BEGIN Page excerpt

GALATIANS: Baker Exegetical Commentary on the New Testament, by Douglas J. Moo

Published on August 26, 2014 by Fred Zaspel

Baker Academic, 2013 | 496 pages

The name Douglas Moo is a familiar one to student of the New Testament everywhere, and just as the arrival of his famous NIC commentary on Romans was a landmark event, so now we expect the same with the arrival of his BEC commentary on Galatians. He has a proven track-record of careful, reliable exegesis, and this latest contribution we expect will set the new standard.

          Dr. Moo is with us today to talk about his new Galatians commentary, and thanks to Dr. Jarvis Williams, our review editor for New Testament, for submitting these helpful interview questions. 


Books At a Glance:
Why write yet another commentary on Galatians (I’m writing one too!!)?

Moo: 
Selfishly, I like writing commentaries! – so I leaped at the opportunity to write another one. But, taking a broader perspective, I thought that it might be useful to contribute something to the continuing debate about the argument of Galatians with respect to the so-called “old” and “new” perspectives. I tried to work out some answers to this issue in my work on Romans, but Galatians presents its own set of challenges, with an argument more focused on Jewish legal issues and therefore more apparently open to a new perspective approach than Romans.

END Page excerpt

> _Using the information_:
[1] From the Galatians commentary interview, extract everything from "Baker Academic, 2013" down to "the new standard.", copying it word for word.
[2] Write the next part of the Galatians commentary interview, picking up right after its final sentence.

BEGIN Provided data

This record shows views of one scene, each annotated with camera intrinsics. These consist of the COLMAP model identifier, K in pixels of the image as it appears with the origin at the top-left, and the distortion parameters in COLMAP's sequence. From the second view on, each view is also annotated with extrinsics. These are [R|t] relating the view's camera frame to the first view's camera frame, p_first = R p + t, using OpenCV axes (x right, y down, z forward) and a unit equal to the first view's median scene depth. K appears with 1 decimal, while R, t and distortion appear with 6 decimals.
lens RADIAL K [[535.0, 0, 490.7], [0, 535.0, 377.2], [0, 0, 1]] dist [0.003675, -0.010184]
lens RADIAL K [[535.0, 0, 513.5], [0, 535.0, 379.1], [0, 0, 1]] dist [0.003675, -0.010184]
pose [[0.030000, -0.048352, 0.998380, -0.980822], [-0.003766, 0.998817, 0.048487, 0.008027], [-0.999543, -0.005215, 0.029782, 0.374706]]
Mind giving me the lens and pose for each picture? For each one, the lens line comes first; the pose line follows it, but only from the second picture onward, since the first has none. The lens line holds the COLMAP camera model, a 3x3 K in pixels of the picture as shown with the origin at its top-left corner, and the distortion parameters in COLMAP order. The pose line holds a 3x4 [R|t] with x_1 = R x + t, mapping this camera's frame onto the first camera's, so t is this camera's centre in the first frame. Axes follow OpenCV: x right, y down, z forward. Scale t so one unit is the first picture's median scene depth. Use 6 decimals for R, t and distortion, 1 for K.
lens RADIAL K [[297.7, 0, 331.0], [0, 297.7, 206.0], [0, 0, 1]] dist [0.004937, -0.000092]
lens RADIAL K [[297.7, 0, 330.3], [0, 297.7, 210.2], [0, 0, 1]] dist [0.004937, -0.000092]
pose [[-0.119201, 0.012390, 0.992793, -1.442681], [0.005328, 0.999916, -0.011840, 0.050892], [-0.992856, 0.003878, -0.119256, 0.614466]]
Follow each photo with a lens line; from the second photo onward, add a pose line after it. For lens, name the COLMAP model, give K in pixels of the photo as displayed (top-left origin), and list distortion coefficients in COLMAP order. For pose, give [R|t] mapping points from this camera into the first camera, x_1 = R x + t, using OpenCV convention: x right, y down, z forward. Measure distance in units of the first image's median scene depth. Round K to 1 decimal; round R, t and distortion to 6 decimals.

END Provided data

> _Answers below_:
[1]
Baker Academic, 2013 | 496 pages

The name Douglas Moo is a familiar one to student of the New Testament everywhere, and just as the arrival of his famous NIC commentary on Romans was a landmark event, so now we expect the same with the arrival of his BEC commentary on Galatians. He has a proven track-record of careful, reliable exegesis, and this latest contribution we expect will set the new standard.

[2]
Books At a Glance:
You’ve become quite famous for your Romans commentary. Is there anything about Paul’s soteriology that you’ve modified in your Galatians commentary in comparison to something you may have written in your Romans commentary (e.g. Justification, law)?

Moo:
I am either unimaginative or stubborn (or both!), but I have not changed much in my “take” on Paul’s soteriology – except at one point. When I wrote my Romans commentary, I took what might be called a “standard” Reformation approach, arguing that Paul sees justification as a definitive, once-for-all verdict pronounced at the time of conversion. And texts such as Rom. 5:1 and 5:9 can certainly support such a view. But as I entered deeply into the argument of Galatians, and especially the exegesis of 5:2-6, I began to see a different perspective. Here, I concluded, Paul suggests that “righteousness” (the verdict of “being justified”) is pronounced in the future for the believer. This future element of justification also seemed to me to make sense in the context of the argument of Galatians generally. So I am working to integrate this future aspect of justification (a perspective we find also, I think, in James 2) into my overall understanding of justification in Paul. Of course, it should be said that, as R. Gaffin has pointed out, a future element of justification has had a solid place in certain strands of Reformation theology – so I don’t think I am departing from the tradition. But the integration of this future aspect with the pretty clear suggestion of a definitive verdict at conversion is a challenge.


Books At a Glance:
Now that your commentary on Galatians is finished, what passage or issue do you wish you could have given more attention to in the commentary?

Moo: 
I discover my failures adequately to understand texts when I have to teach them and I find myself incoherently wandering around without a clear and convincing conclusion. In teaching Galatians since I wrote the commentary, I have felt this lack of clarity especially in explanations of Gal. 5:17. This is a notoriously tough text, and I am not sure that I have been able to explain it very well.


Books At a Glance:
Are you more or less sympathetic to new and newer perspective readings of Galatians now than when you wrote your Romans commentary? Please explain your answer.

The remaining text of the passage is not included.